Tally every line of the material that includes "right", then give the tally and nothing else.

**Entries provided**
<<<<
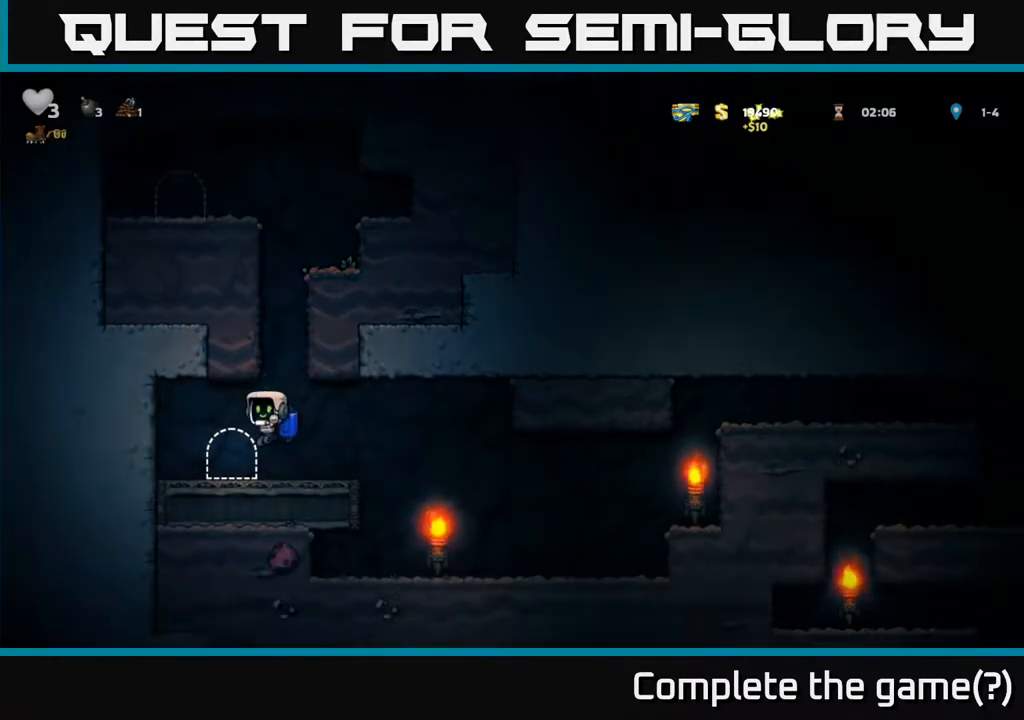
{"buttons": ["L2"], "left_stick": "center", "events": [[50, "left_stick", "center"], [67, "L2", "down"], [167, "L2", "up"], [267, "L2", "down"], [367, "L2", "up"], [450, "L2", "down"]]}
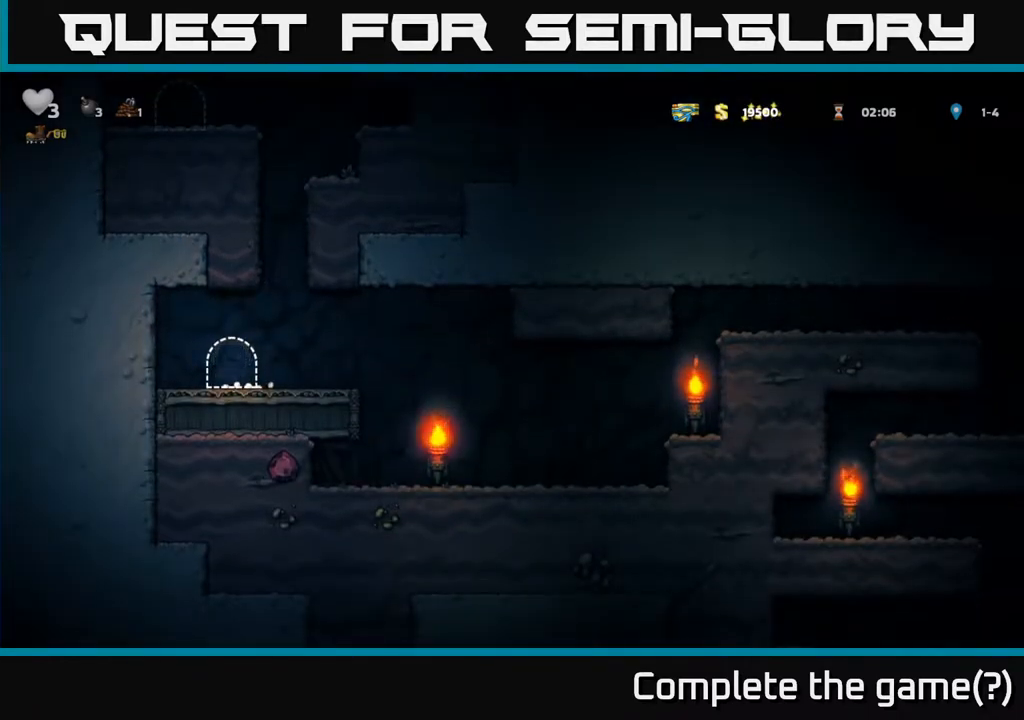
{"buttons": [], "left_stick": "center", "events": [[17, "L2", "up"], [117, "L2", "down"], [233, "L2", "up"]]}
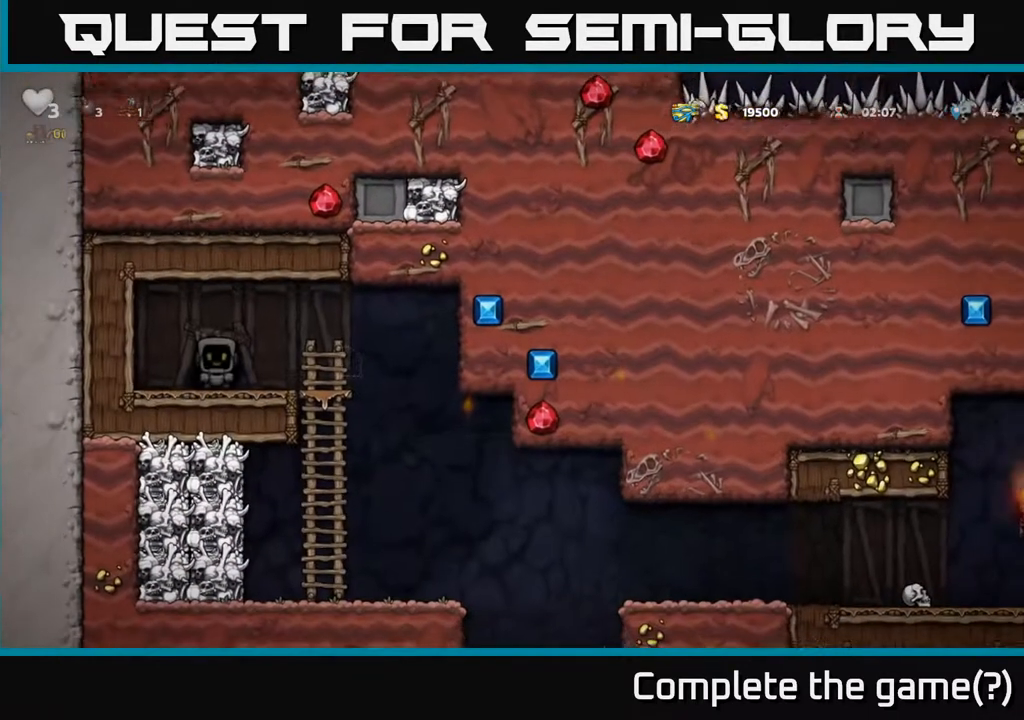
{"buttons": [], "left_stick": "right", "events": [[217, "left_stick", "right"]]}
>>>>
<<<<
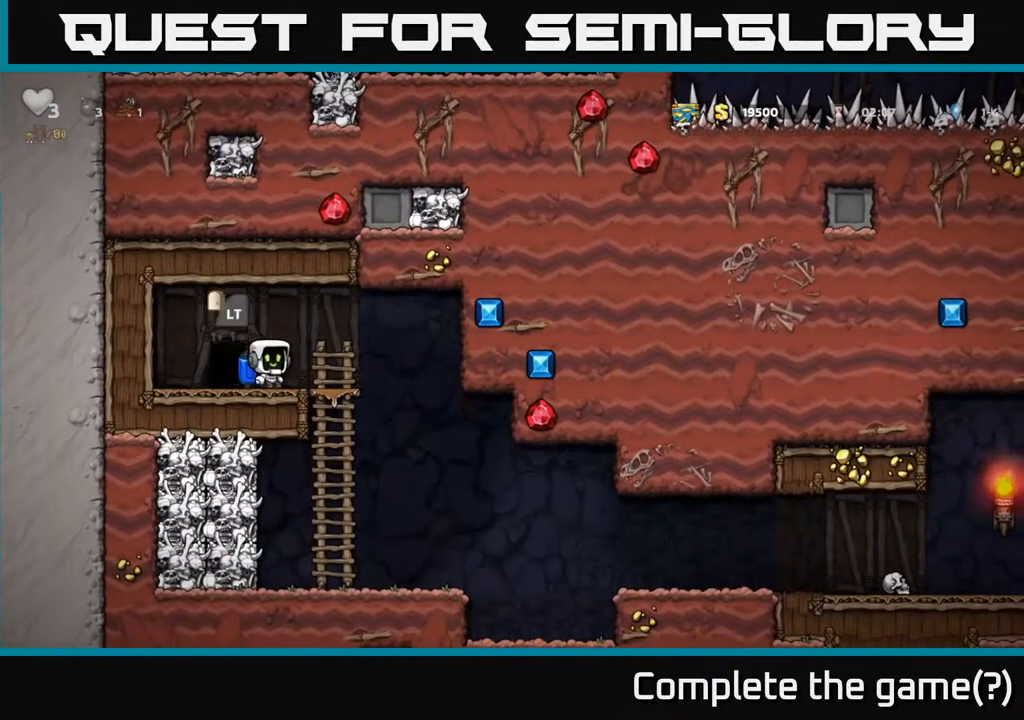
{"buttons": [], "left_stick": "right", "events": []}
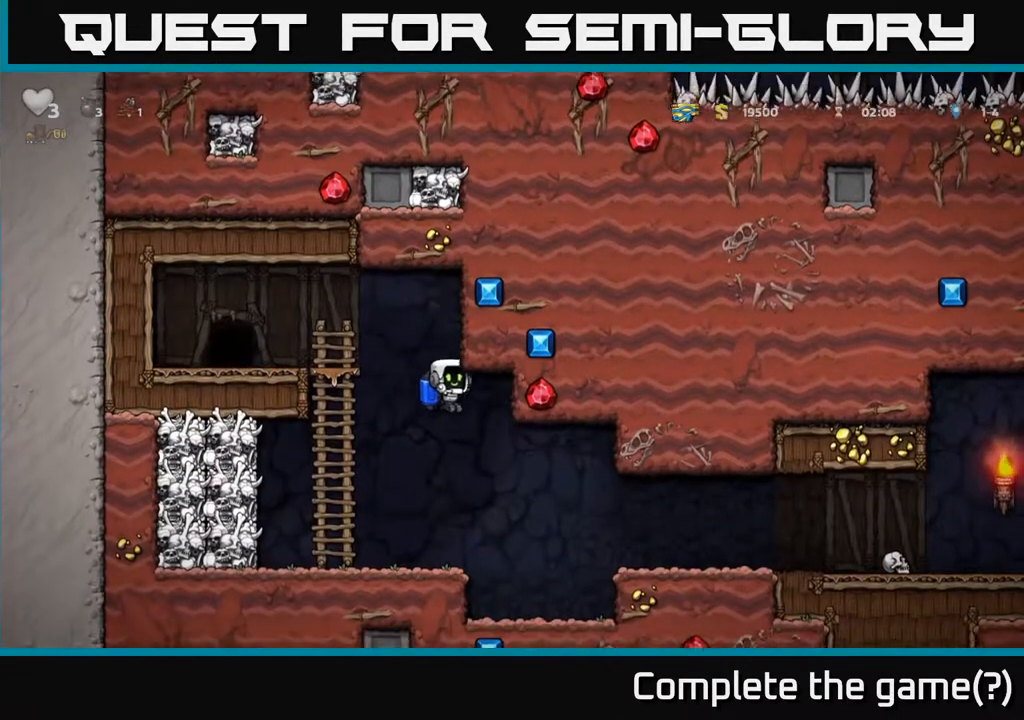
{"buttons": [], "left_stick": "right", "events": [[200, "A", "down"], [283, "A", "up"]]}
>>>>
**Result**
3